To be clearer, maybe something like grouping all the "Koro Valley" stuff together into a collapsible list, etc.
Maybe I woke up on the wrong side of the bed, im sorry. I’m not saying others aren't entitled to feedback. My point is just that a feedback post shouldn't be treated as a poll invitation. Even 100 replies out of 10k to 50k+ sales is just a tiny, niche subset of the player base.
As an IT nerd with a dev background, I got defensive because my approach was just: "Hey devs, we have a UI problem." The meme I will show is what happens when backend devs design a UI with zero frontend forethough, it's a usability nightmare haha.
That’s why teams have dedicated UI/UX designers focused on the user experience. They’re usually vastly outnumbered by regular devs or the tight-knit community closest to them (like Discord). But it’s their job to say, "I don't care if you 100 devs understand this because you use it daily. My job is to make this intuitive and fun for the end user."
This is, to some degree, a UI accessibility issue. If a game wants wide appeal, map design in an exploration game is crucial. CrossCode’s map was polarizing, and now Alabaster Dawn has the same issue for some.
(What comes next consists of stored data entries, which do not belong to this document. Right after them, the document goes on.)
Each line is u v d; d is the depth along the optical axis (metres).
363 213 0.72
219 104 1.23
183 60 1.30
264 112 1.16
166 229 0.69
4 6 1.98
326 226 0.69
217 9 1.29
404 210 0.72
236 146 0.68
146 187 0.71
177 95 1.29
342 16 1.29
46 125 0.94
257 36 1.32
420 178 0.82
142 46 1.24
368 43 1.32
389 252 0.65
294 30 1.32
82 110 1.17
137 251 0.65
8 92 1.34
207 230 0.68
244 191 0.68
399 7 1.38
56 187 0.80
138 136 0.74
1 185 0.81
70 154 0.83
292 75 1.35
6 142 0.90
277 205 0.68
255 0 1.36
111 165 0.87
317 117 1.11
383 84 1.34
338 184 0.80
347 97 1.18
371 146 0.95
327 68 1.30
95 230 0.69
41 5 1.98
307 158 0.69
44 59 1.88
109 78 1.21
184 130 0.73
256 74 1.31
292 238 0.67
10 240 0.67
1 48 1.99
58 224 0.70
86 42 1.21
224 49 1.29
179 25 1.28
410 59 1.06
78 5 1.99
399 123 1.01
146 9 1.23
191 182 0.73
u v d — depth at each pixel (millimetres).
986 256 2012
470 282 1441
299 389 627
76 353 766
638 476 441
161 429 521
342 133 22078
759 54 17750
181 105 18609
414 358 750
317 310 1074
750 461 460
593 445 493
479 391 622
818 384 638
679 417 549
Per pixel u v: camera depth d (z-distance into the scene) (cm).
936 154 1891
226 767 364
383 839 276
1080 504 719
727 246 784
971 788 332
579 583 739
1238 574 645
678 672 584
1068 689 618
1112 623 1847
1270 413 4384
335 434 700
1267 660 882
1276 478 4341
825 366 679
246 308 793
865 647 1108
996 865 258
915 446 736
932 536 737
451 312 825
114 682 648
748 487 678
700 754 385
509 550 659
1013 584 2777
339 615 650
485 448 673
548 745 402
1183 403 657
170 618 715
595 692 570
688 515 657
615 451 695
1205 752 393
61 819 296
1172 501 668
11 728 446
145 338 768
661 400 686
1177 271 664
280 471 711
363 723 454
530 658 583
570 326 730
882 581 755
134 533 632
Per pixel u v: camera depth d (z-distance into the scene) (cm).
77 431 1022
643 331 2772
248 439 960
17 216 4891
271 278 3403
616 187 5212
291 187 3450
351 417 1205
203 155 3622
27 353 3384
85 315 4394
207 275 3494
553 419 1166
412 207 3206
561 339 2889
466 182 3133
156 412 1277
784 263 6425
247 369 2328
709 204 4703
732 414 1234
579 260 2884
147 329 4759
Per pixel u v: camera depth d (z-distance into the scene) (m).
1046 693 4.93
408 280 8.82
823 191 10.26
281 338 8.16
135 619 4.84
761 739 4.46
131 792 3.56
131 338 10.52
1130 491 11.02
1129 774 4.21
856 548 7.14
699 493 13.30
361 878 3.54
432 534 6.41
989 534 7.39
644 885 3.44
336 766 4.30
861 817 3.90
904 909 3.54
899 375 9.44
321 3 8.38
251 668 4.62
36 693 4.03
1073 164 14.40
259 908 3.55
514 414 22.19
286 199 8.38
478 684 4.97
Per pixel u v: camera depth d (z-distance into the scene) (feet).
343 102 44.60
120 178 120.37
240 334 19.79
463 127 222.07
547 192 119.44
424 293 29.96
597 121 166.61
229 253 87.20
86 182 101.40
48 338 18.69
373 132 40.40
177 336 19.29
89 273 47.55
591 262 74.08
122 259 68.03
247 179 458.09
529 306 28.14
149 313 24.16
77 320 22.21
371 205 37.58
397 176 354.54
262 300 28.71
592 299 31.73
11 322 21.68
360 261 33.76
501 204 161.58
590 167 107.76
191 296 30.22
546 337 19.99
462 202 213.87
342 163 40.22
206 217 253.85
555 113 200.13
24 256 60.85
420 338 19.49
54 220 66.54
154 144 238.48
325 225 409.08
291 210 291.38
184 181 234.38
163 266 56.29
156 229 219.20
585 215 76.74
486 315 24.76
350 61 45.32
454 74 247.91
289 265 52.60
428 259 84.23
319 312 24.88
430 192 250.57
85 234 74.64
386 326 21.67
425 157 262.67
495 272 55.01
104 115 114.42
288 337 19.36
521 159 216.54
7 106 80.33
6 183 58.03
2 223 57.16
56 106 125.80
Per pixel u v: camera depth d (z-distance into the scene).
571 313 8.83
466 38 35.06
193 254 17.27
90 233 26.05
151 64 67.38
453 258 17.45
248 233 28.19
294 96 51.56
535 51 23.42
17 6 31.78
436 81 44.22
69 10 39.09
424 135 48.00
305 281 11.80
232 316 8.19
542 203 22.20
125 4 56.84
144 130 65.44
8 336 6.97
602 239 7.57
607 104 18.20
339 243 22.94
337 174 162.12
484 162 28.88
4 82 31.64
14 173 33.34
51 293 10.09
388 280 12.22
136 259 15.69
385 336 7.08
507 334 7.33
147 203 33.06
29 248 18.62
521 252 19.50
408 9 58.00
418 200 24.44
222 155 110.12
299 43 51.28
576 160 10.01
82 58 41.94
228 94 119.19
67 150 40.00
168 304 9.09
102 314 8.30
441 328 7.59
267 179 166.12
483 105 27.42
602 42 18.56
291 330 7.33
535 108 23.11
But there has to be a way to meet in the middle! That’s why I actually love seeing other players share concrete ideas, like drawing lines on map screenshots to show solutions. That turns the discussion into a brainstorming session of creative ideas, rather than just a polling session.
I see where you're coming from for sure! I feel that, if you're ok with some feedback, sometimes there might be resistance not because of the idea being bad, but because they way it comes across.
Like here you're saying "Hey devs, we have a UI problem" (which I know you're just making an example, I'm not nitpicking) where the devs clearly and consistently are saying through all the feedback posts that they're more looking for "Hey devs, here's some feedback/challenge I'm having/feature I don't quite like/new idea". We have a ton of experience as individuals, many of us are devs, but that doesn't really translate to such a sharp authority to claim there is a problem with something that might be deliberate.
Once again, I'm super pro feedback so I see this as a great thing! I'm just hopefully trying to show that even if something feels "wrong" to us, it might just be part of the magic that they intend to have and we don't really decide that. Like Resident Evil 1's messy controller... it was part of their goal to stress you out. I'm not whiteknighting here for RFG lol, just saying it's only a problem when it's egregious or not inspired, and I don't think we are there with this feature.
Still, some cool ideas have come out of this thread and I hope they're heard, which is immensely valuable and that's what we should all want!